Convert the CSD string csd_str to a decimal, csd_str may contain ‘+’ or ‘-’, indicating whether the current bit is meant to positive or negative. All other characters are simply ignored (= replaced by zero).

csd_str has to be an integer CSD number.

Parameters:

csd_str (string) – A string with the CSD value to be converted, consisting of ‘+’, ‘-’, ‘.’ and ‘0’ characters.

Return type:

decimal (integer) value of the CSD string

Examples

+00- = +2³ - 2⁰ = +7

-0+0 = -2³ + 2¹ = -6

pyfda.libs.pyfda_fix_lib.dec2csd(dec_val, WF=0)[source]

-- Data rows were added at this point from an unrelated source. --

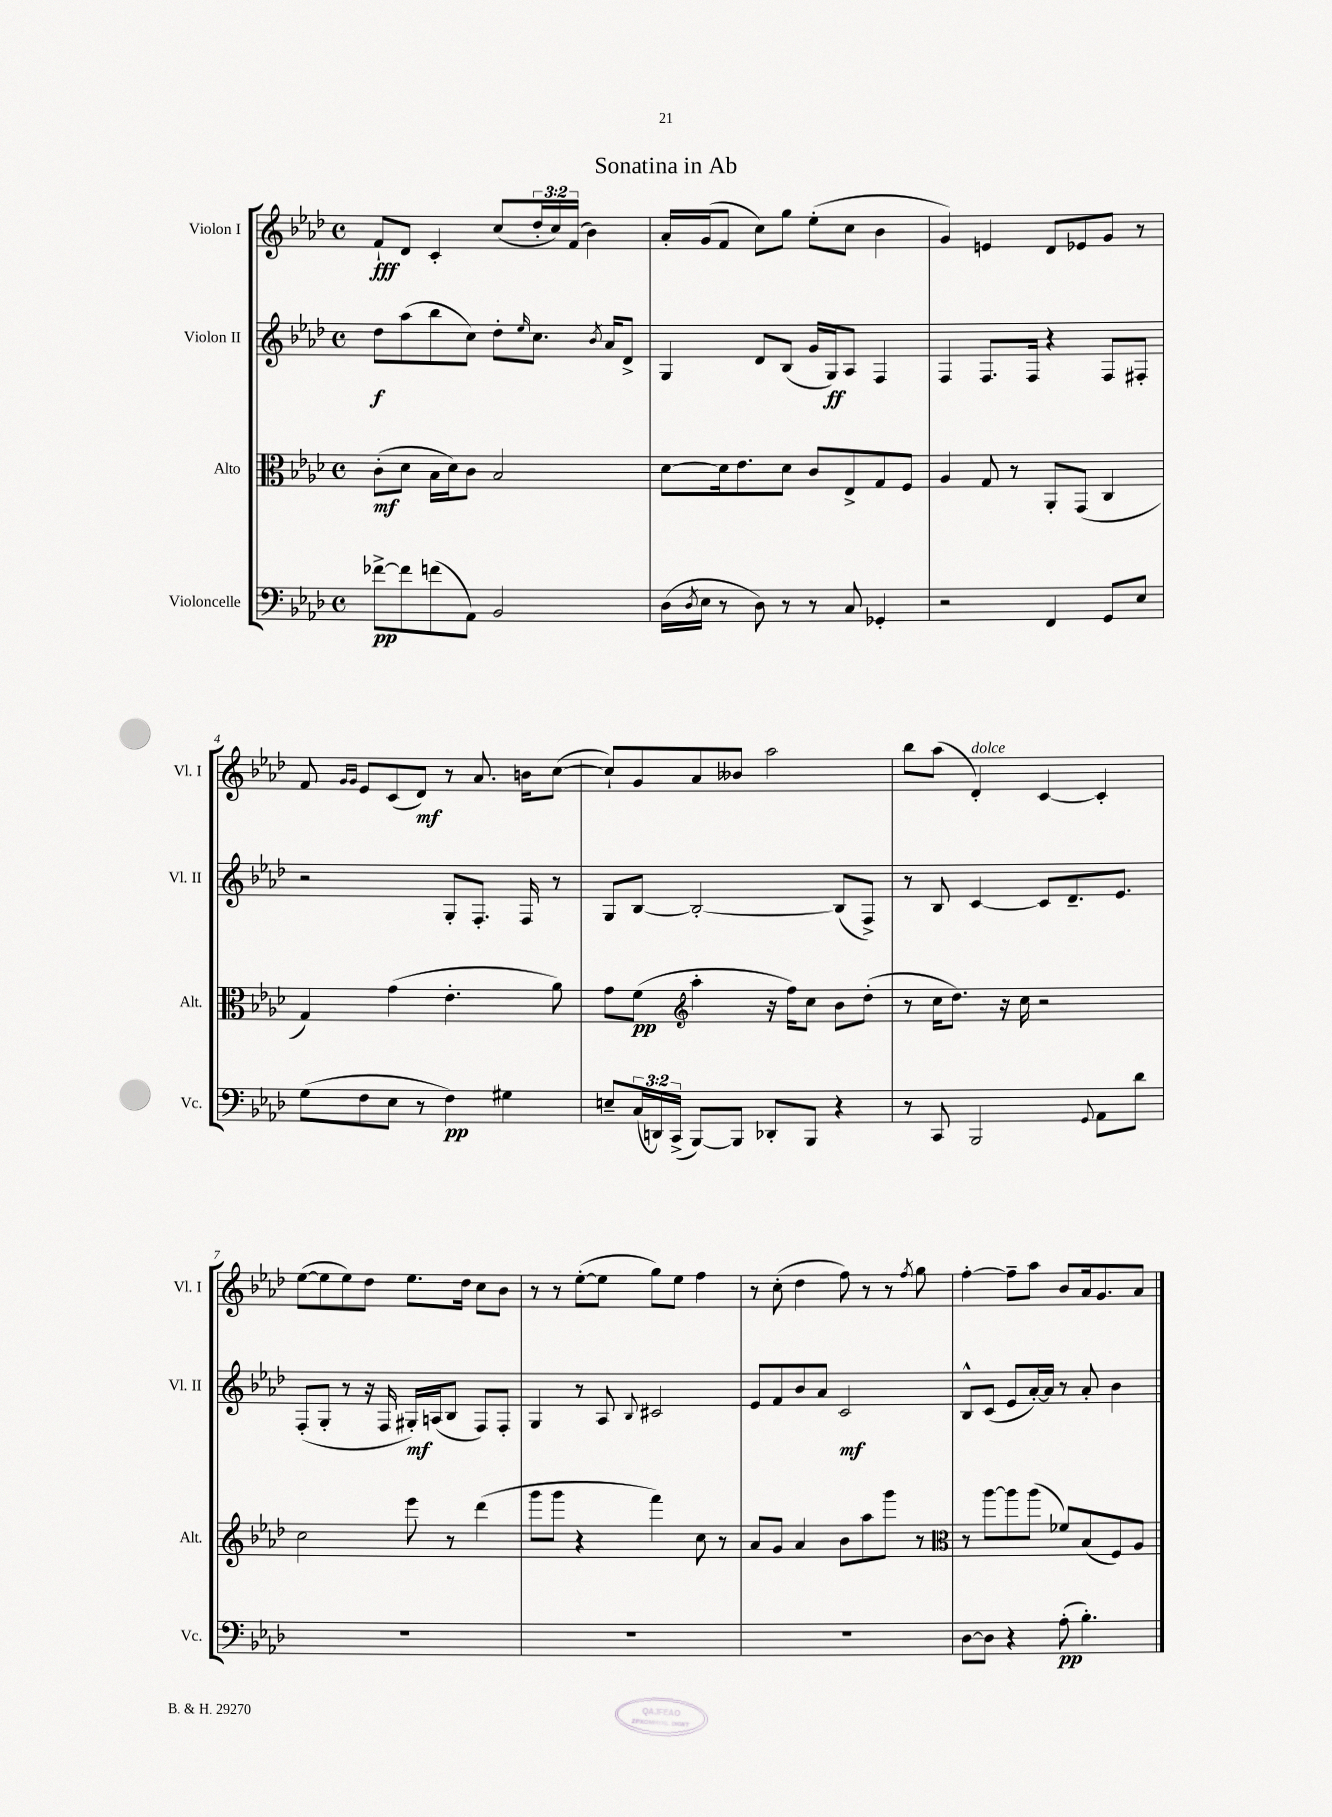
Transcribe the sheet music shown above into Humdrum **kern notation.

**kern	**dynam	**kern	**dynam	**kern	**dynam	**kern	**dynam
*part4	*part4	*part3	*part3	*part2	*part2	*part1	*part1
*staff4	*staff4	*staff3	*staff3	*staff2	*staff2	*staff1	*staff1
*I"Violoncelle	*	*I"Alto	*	*I"Violon II	*	*I"Violon I	*
*I'Vc.	*	*I'Alt.	*	*I'Vl. II	*	*I'Vl. I	*
*clefF4	*	*clefC3	*	*clefG2	*	*clefG2	*
*k[b-e-a-d-]	*	*k[b-e-a-d-]	*	*k[b-e-a-d-]	*	*k[b-e-a-d-]	*
*M4/4	*	*M4/4	*	*M4/4	*	*M4/4	*
*met(c)	*	*met(c)	*	*met(c)	*	*met(c)	*
=1	=1	=1	=1	=1	=1	=1	=1
[8f-X^\L	pp	(8c'\L	mf	8dd-\L	f	8f`/L	fff
8f-\]	.	8d-\J	.	(8aa-\	.	8d-/J	.
(8fn\	.	16B-\LL	.	8bb-\	.	4c'/	.
.	.	16d-\J)	.	.	.	.	.
8AA-\J)	.	8c\J	.	8cc\J)	.	.	.
2BB-/	.	2B-/	.	8dd-'\L	.	(8cc/L	.
.	.	.	.	16qqee-/	.	.	.
.	.	.	.	8.cc\J	.	24dd-'/L	.
.	.	.	.	.	.	24cc/)	.
.	.	.	.	.	.	(24f/JJ	.
.	.	.	.	.	.	4b-\)	.
.	.	.	.	8qb-/	.	.	.
.	.	.	.	16a-/KL	.	.	.
.	.	.	.	8d-^/J	.	.	.
=2	=2	=2	=2	=2	=2	=2	=2
(16D-\LL	.	[8d-\L	.	4G/	.	16a-'/LL	.
8qD-/	.	.	.	.	.	.	.
16E-\JJ	.	.	.	.	.	(16g/J	.
8r	.	16d-\k]	.	.	.	8f/J	.
.	.	8.e-\	.	.	.	.	.
8D-\)	.	.	.	8d-/L	.	8cc\L)	.
8r	.	8d-\J	.	(8B-/J	.	8gg\J	.
8r	.	8c/L	.	16g/LL	.	(8ee-'\L	.
.	.	.	.	16G/J)	ff	.	.
8C/	.	8E-^/	.	8A-/J	.	8cc\J	.
4GG-X'/	.	8G/	.	4F/	.	4b-\	.
.	.	8F/J	.	.	.	.	.
=3	=3	=3	=3	=3	=3	=3	=3
2r	.	4A-/	.	4F/	.	4g/)	.
.	.	8G/	.	8.F/L	.	4en/	.
.	.	8r	.	.	.	.	.
.	.	.	.	16F/Jk	.	.	.
4FF/	.	8AA-'/L	.	4r	.	8d-/L	.
.	.	(8GG/J	.	.	.	8e-X/	.
8GG/L	.	4C/	.	8F/L	.	8g/J	.
8E-/J	.	.	.	8F#X'/J	.	8r	.
!!LO:LB:g=z
=4	=4	=4	=4	=4	=4	=4	=4
(8G\L	.	4G/)	.	2r	.	8f/	.
.	.	.	.	.	.	16qqg/LL	.
.	.	.	.	.	.	16qqg/JJ	.
8F\	.	.	.	.	.	8e-/L	.
8E-\J	.	(4g\	.	.	.	(8c/	.
8r	.	.	.	.	.	8d-/J)	mf
4F\)	pp	4.e-'\	.	8G'/L	.	8r	.
.	.	.	.	8.F'/J	.	8.a-/	.
4G#X\	.	.	.	.	.	.	.
.	.	.	.	16F/	.	16bn\KL	.
.	.	8a-\)	.	8r	.	([8cc\J	.
=5	=5	=5	=5	=5	=5	=5	=5
8En~/L	.	8g\L	.	8G/L	.	8cc`/L])	.
(24C/L	.	(8f\J	pp	[8B-/J	.	8g/	.
24DDn/)	.	.	.	.	.	.	.
(24CC^/JJ	.	.	.	.	.	.	.
*	*	*clefG2	*	*	*	*	*
[8BBB-/L)	.	4aa-'\	.	2B-'/_	.	8a-/	.
8BBB-/J]	.	.	.	.	.	8b--X/J	.
8DD-X'/L	.	16r	.	.	.	2aa-\	.
.	.	16ff\KL)	.	.	.	.	.
8BBB-/J	.	8cc\J	.	.	.	.	.
4r	.	8b-\L	.	(8B-/L]	.	.	.
.	.	(8dd-'\J	.	8F^/J)	.	.	.
=6	=6	=6	=6	=6	=6	=6	=6
8r	.	8r	.	8r	.	8bb-\L	.
8CC/	.	16cc\KL	.	8B-/	.	(8aa-\J	.
.	.	8.dd-\J)	.	.	.	.	.
!	!	!	!	!	!	!LO:TX:a:i:t=dolce	!
2BBB-/	.	.	.	[4c/	.	4d-'/)	.
.	.	16r	.	.	.	.	.
.	.	16cc\	.	.	.	.	.
.	.	2r	.	8c/L]	.	[4c/	.
.	.	.	.	8.d-~/	.	.	.
8qqGG/	.	.	.	.	.	.	.
8AA-\L	.	.	.	.	.	4c'/]	.
.	.	.	.	8.e-/J	.	.	.
8d-\J	.	.	.	.	.	.	.
!!LO:LB:g=z
=7	=7	=7	=7	=7	=7	=7	=7
1r	.	2cc\	.	(8F'/L	.	([8ee-\L	.
.	.	.	.	8G'/J	.	8ee-\]	.
.	.	.	.	8r	.	8ee-\)	.
.	.	.	.	16r	.	8dd-\J	.
.	.	.	.	16F/	.	.	.
.	.	8eee-\	.	16G#X'/LL)	mf	8.ee-\L	.
.	.	.	.	(16An/J	.	.	.
.	.	8r	.	8B-/J	.	.	.
.	.	.	.	.	.	16dd-\Jk	.
.	.	(4ddd-\	.	8F/L)	.	8cc\L	.
.	.	.	.	8F'/J	.	8b-\J	.
=8	=8	=8	=8	=8	=8	=8	=8
1r	.	8ggg\L	.	4G/	.	8r	.
.	.	8ggg\J	.	.	.	8r	.
.	.	4r	.	8r	.	([8ee-'\L	.
.	.	.	.	8A-/	.	8ee-\J]	.
.	.	.	.	8qqB-/	.	.	.
.	.	4fff\)	.	2c#X/	.	8gg\L)	.
.	.	.	.	.	.	8ee-\J	.
.	.	8cc\	.	.	.	4ff\	.
.	.	8r	.	.	.	.	.
=9	=9	=9	=9	=9	=9	=9	=9
1r	.	8a-/L	.	8e-/L	.	8r	.
.	.	8g/J	.	8f/	.	(8cc'\	.
.	.	4a-/	.	8b-/	.	4dd-\	.
.	.	.	.	8a-/J	.	.	.
.	.	8b-\L	.	2c/	mf	8ff\)	.
.	.	8aa-\	.	.	.	8r	.
.	.	8ggg\J	.	.	.	8r	.
.	.	.	.	.	.	8qff/	.
.	.	8r	.	.	.	8gg\	.
=10	=10	=10	=10	=10	=10	=10	=10
*	*	*clefC3	*	*	*	*	*
[8D-\L	.	8r	.	8B-^^/L	.	[4ff'\	.
8D-\J]	.	[8aa-\L	.	(8c/J	.	.	.
4r	.	8aa-\]	.	8e-/L	.	8ff~\L]	.
.	.	(8aa-\J	.	[16a-'/L)	.	8aa-\J	.
.	.	.	.	16a-/JJ]	.	.	.
(8A-'\	pp	8f-X/L)	.	8r	.	8b-/L	.
4.B-'\)	.	(8B-/	.	8a-'/	.	16a-/k	.
.	.	.	.	.	.	8.g/	.
.	.	8F/)	.	4b-\	.	.	.
.	.	8A-/J	.	.	.	8a-/J	.
==	==	==	==	==	==	==	==
*-	*-	*-	*-	*-	*-	*-	*-
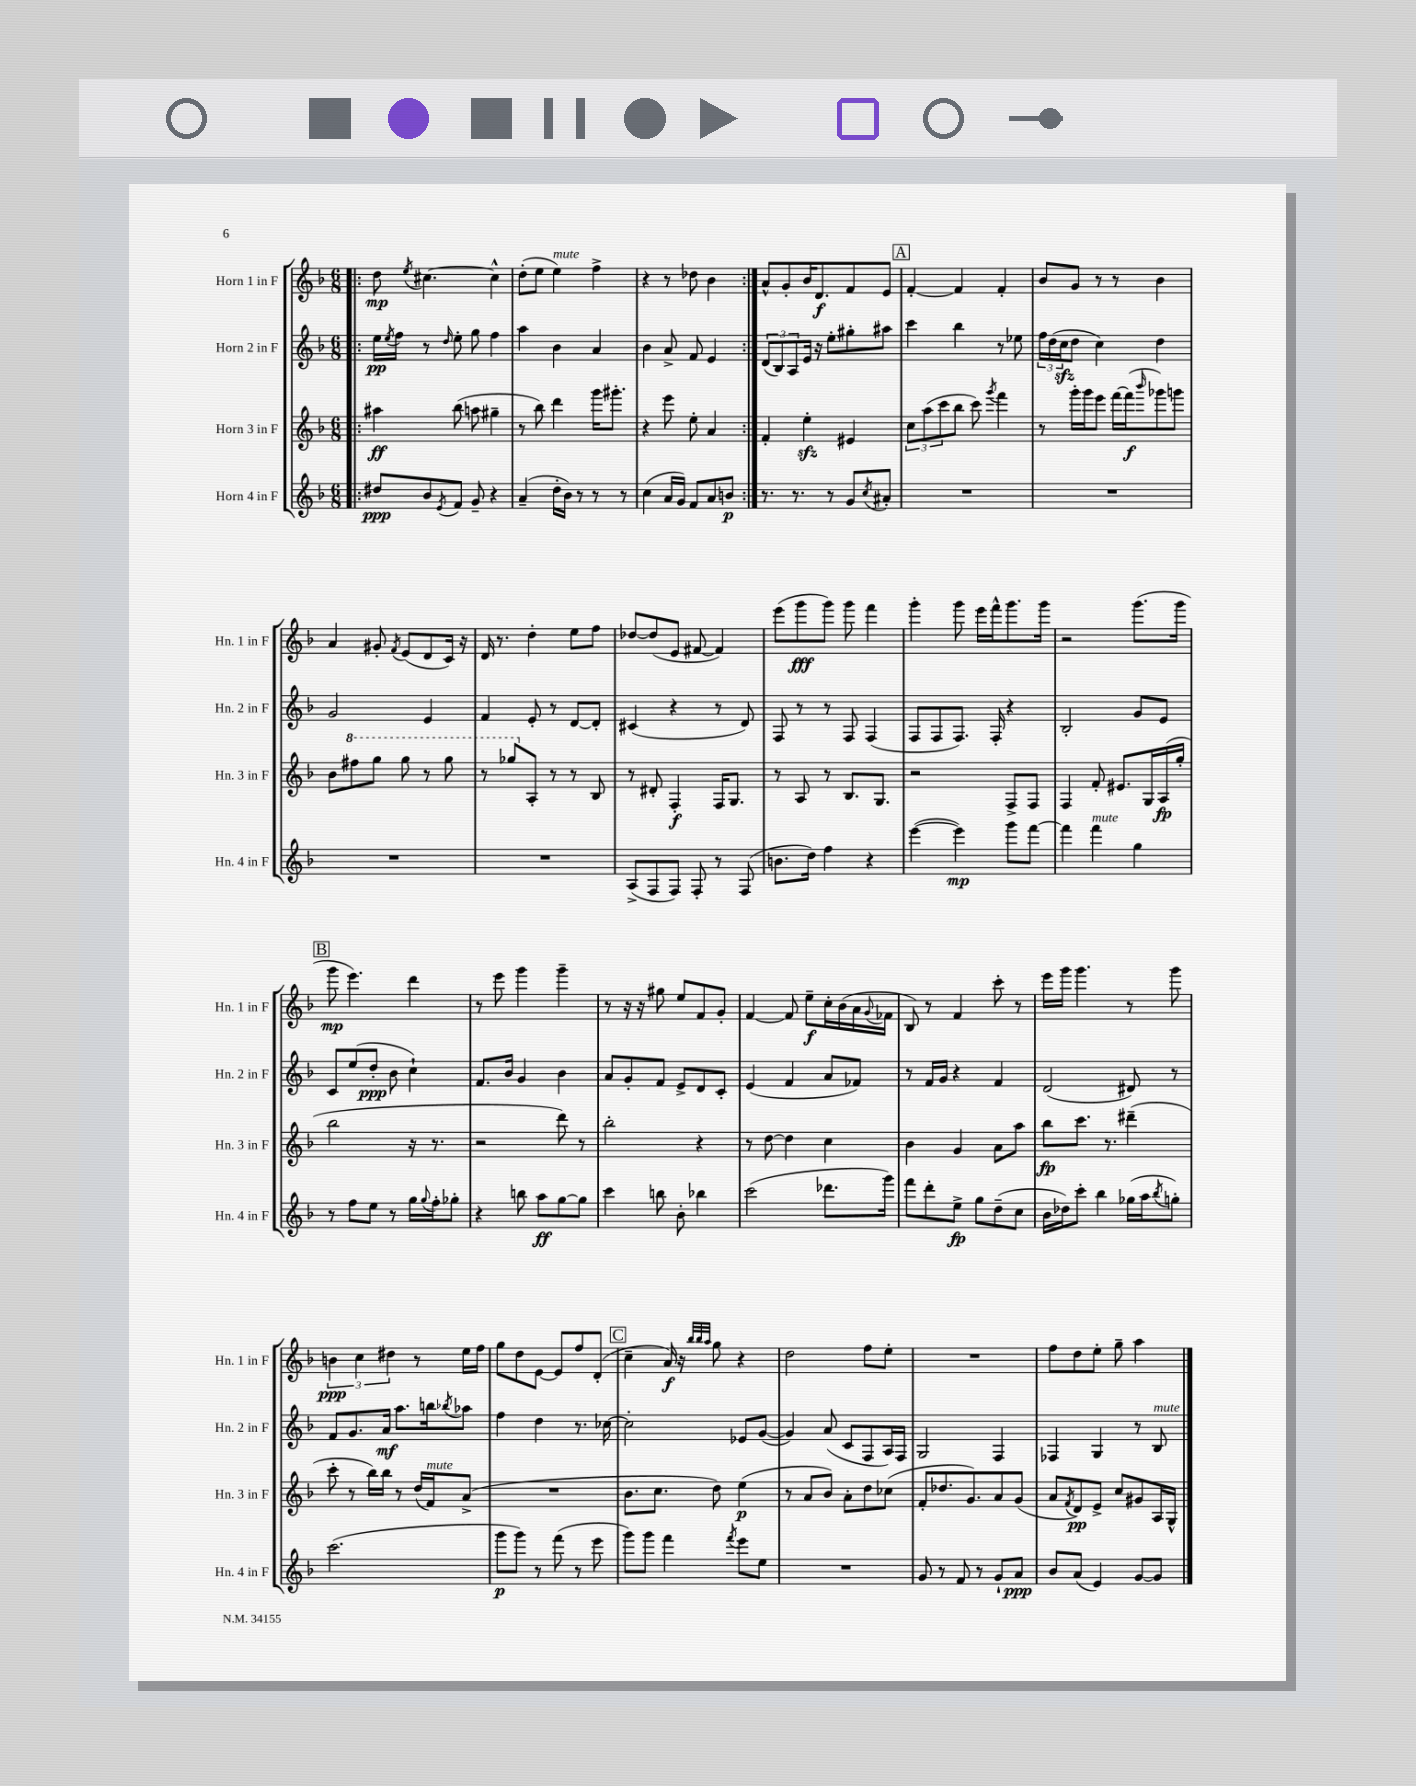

Convert the argument dec_val to a string in CSD Format.

Parameters:
  • dec_val (scalar (integer or real)) – decimal value to be converted to CSD format

  • WF (integer) – number of fractional places. Default is WF = 0 (integer number)

Returns:

  • string – containing the CSD value

  • Original author (Harnesser)

  • https (//sourceforge.net/projects/pycsd/)

  • License (GPL2)

pyfda.libs.pyfda_fix_lib.dec2hex(val, nbits, WF=0)[source]

— currently not used, no unit test —

Return val in hex format with a wordlength of nbits in two’s complement format. The built-in hex function returns args < 0 as negative values. When val >= 2**nbits, it is “wrapped” around to the range 0 … 2**nbits-1

Parameters:
  • val (integer) – The value to be converted in decimal integer format.

  • nbits (integer) – The wordlength

Return type:

A string in two’s complement hex format

pyfda.libs.pyfda_fix_lib.qstr(text)[source]

carefully replace qstr() function - only needed for Py2 compatibility

pyfda.libs.pyfda_fix_lib.quant_coeffs(coeffs: iterable, Q, recursive: bool = False, out_frmt: str = '') ndarray[source]

Quantize the coefficients, scale and convert them to a list of integers, using the quantization settings of Fixed() instance Q and global setting fb.fil[0][‘qfrmt’] (‘qfrac’ or ‘qint’) and fb.fil[0][‘fx_sim’] (True or False)

Parameters:
  • coeffs (iterable) – An iterable of coefficients to be quantized

  • Q (object) – Instance of Fixed object containing quantization dict q_dict

  • recursive (bool) – When False (default), process all coefficients. When True, The first coefficient is ignored (must be 1)

  • out_frmt (str) – Output quantization format (“qint” or “qfrac”). When nothing is specified, use the global setting from fb.fil[0][‘qfrmt’].

Returns:

  • A numpy array of integer coeffcients, quantized and scaled with the

  • settings of the quantization object dict.